The first thing to happen is to recognize that there is a problem because
sometimes we get so used to things like this that we conveniently avoid
thinking about them. But one day it really bugs you when the chore has
been particularly nasty, or maybe if you were embarrassed when a visitor
came in and saw the condition. That exasperation could spark a desire to
do something about it.
But there's a problem here because a bad habit has been established and
for you dishwashing has been dominated by not feeling like doing them. So
at this point some very good advice would be to stop and think about it
seriously and decide what you really want. You will have to weigh the pros
and cons, probably even write them down and compare the reasons you don't
like doing the dishes with what you don't like about always having the
mess. That necessary exercise will often clarify a person's thinking and
help induce motivation to change.
Now it's important to formulate a practical plan to end this
procrastination. The next advice would be to pick a time again when there
are not too many dishes, (ones you usually would feel like leaving in the
sink) and force yourself to act differently than you feel and just get to
work and clean them up. It's going to seem a little strange. But you will
realize that the job was much easier than usual. The food was not caked on
the dishes, there weren't so many of them, and the job got done pretty
fast. Kinda rewarding.
However, unfortunately the problem is not all solved. The old habits are
likely to
come back and you find the dishes piling up again. But you have broken a
cycle and have started down a new path. And most importantly you have done
this as a conscious effort of self-control. So what comes next?
Following more good advice and some encouragement, once again you choose a
time and force yourself to do the dishes even though you don't feel like
doing them. Maybe it takes a few days for you to get around to it. But
here's the secret. You will find that this time it becomes a little bit
easier to get yourself to do them. And once again you get the pleasure of
seeing the kitchen look nice without going through a major cleanup. While
doing this you would do well to think about your actions and reaffirm in
principle that it is better all around to have the dishes washed up soon
after they are used.
As you keep doing this from time to time, you enjoy the job being easier
and the kitchen looking nice more often. This result strengthens your
resolve. And once again, here's the secret. As you consciously keep
working away at this and more often do the dishes promptly, it gets easier
and easier to get yourself to do them. And there comes a time when it just
feels as good to do them as to let them go. There will still be times when
you get lazy and let them pile up, but even then you will do them much
sooner than you used to.
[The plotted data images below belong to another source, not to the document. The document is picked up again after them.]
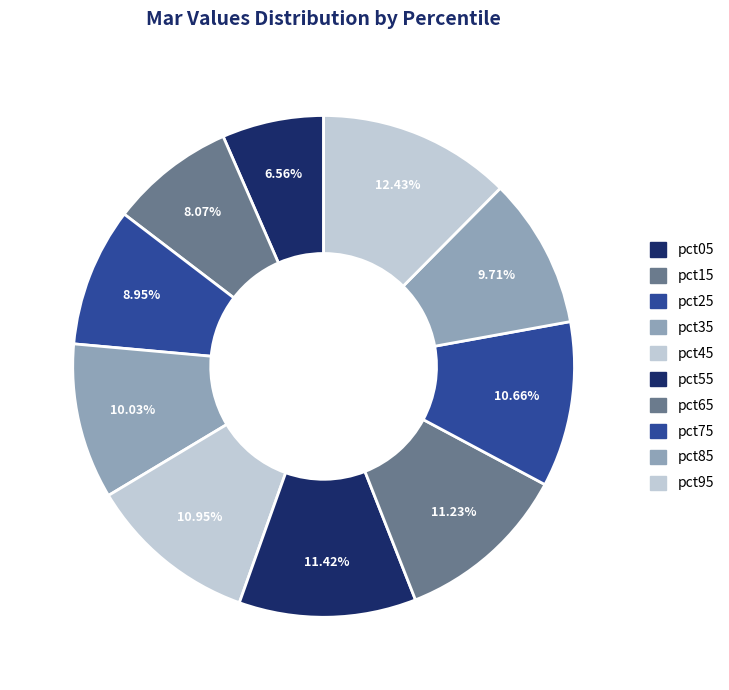

How many segments does this pie chart have?

10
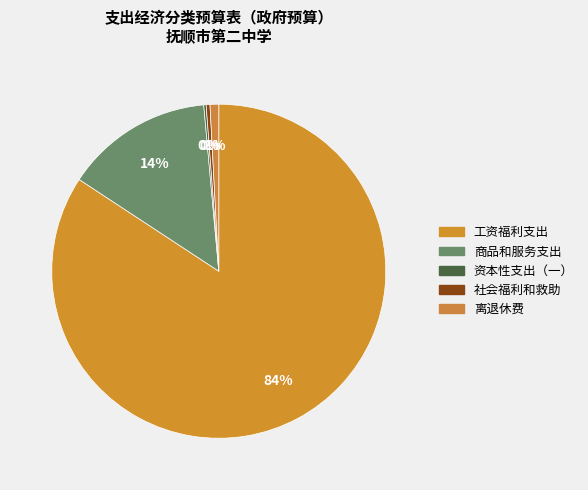

Combined, do 资本性支出（一） and 工资福利支出 account for over 50%?

Yes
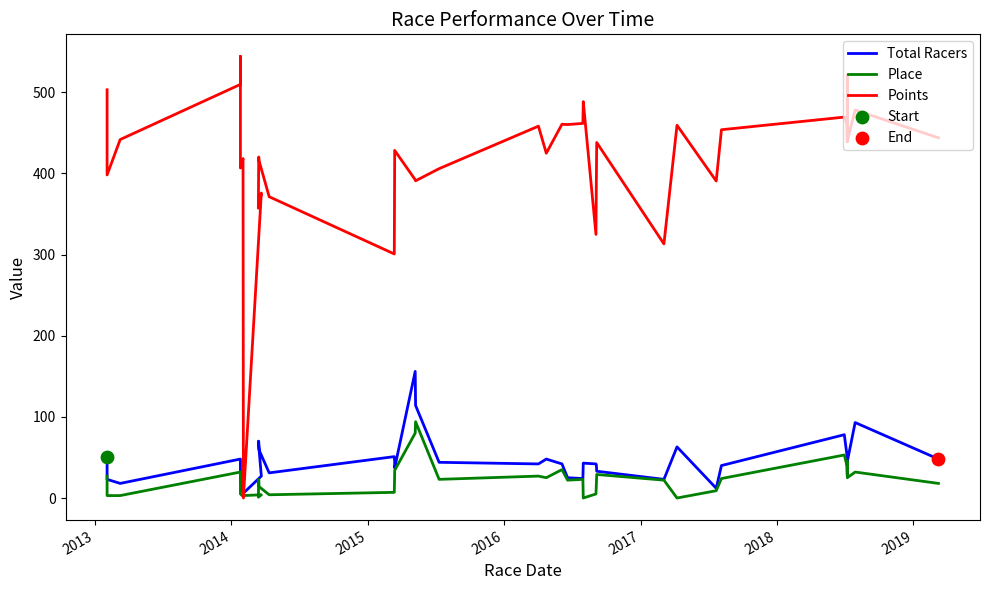

Is the value of Points at 16 greater than the value of Place at 30?

Yes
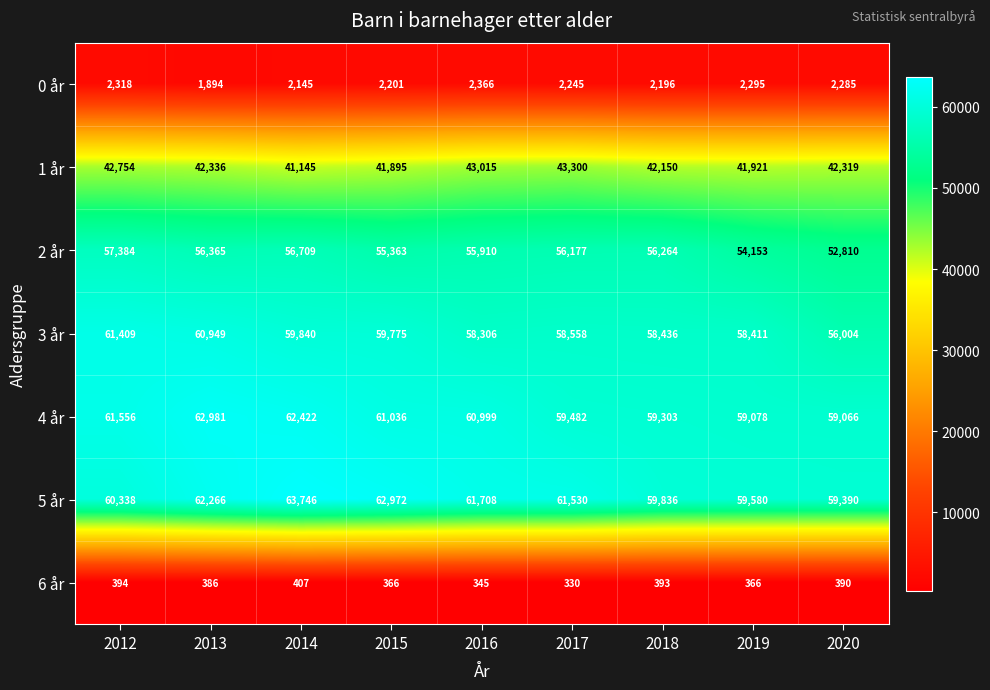

What is the approximate value of 3 år at 2012, to the nearest 10?

61410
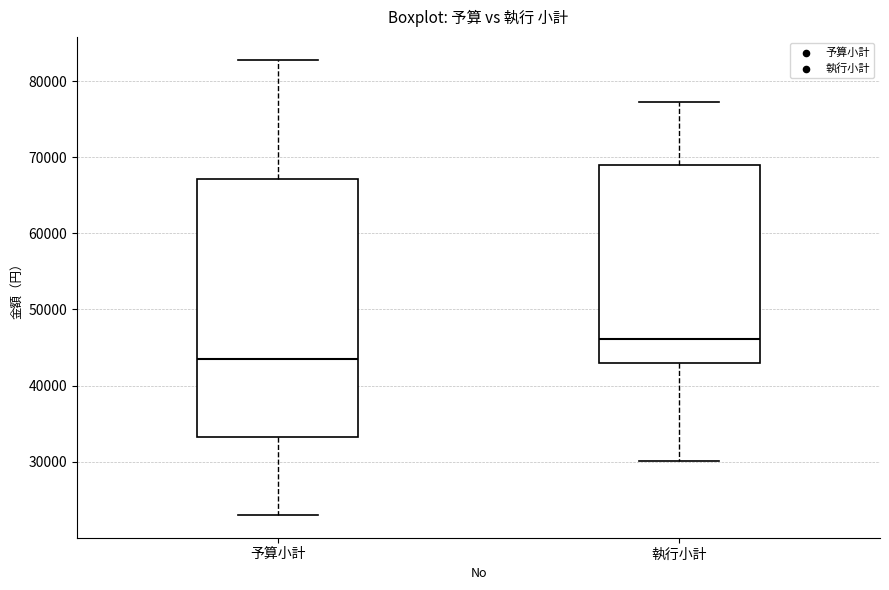

Reading left to right, transcribe this box plot: for each box, give where its median line is, the range the box spans, and where its two whiskers end, as read against the y-axis. The values are not printed on the chart, so give them approximately, as read against the axis.

予算小計: median 43000, box 33000 to 67000, whiskers 23000 to 83000
執行小計: median 46000, box 43000 to 69000, whiskers 30000 to 77000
Know what you have done? You have broken a habit
and finally there may well come a time when you just can't stand it to let
the dishes ever pile up and be a disagreeable problem again.
This has been a conscious choice to use your intelligent mind to take back
control of an undesired habit. You have demonstrated a lot of courage!
Congratulations. And especially remember that to consciously effect
change, at first you have to force yourself to act differently than you
feel.
Many attempts at change fail because people hope to leap directly from the
good intention to the final conclusion. But here we have a pattern of
tackling change in logical stages. First recognizing that there is a
problem and weighing the reasons for changing
(or not) and deciding. Then making conscious plans and preparation and at
first forcing yourself to practice an alternative behavior. Next through
repetition, establishing the new behavior with planned interim rewards and
getting used to the desired results. In all stages being prepared for
lapses and recognizing them as such, learning from them and quickly
reaffirming the preferred behavior. And finally achieving a clear change
in your lifestyle and in emotional growth.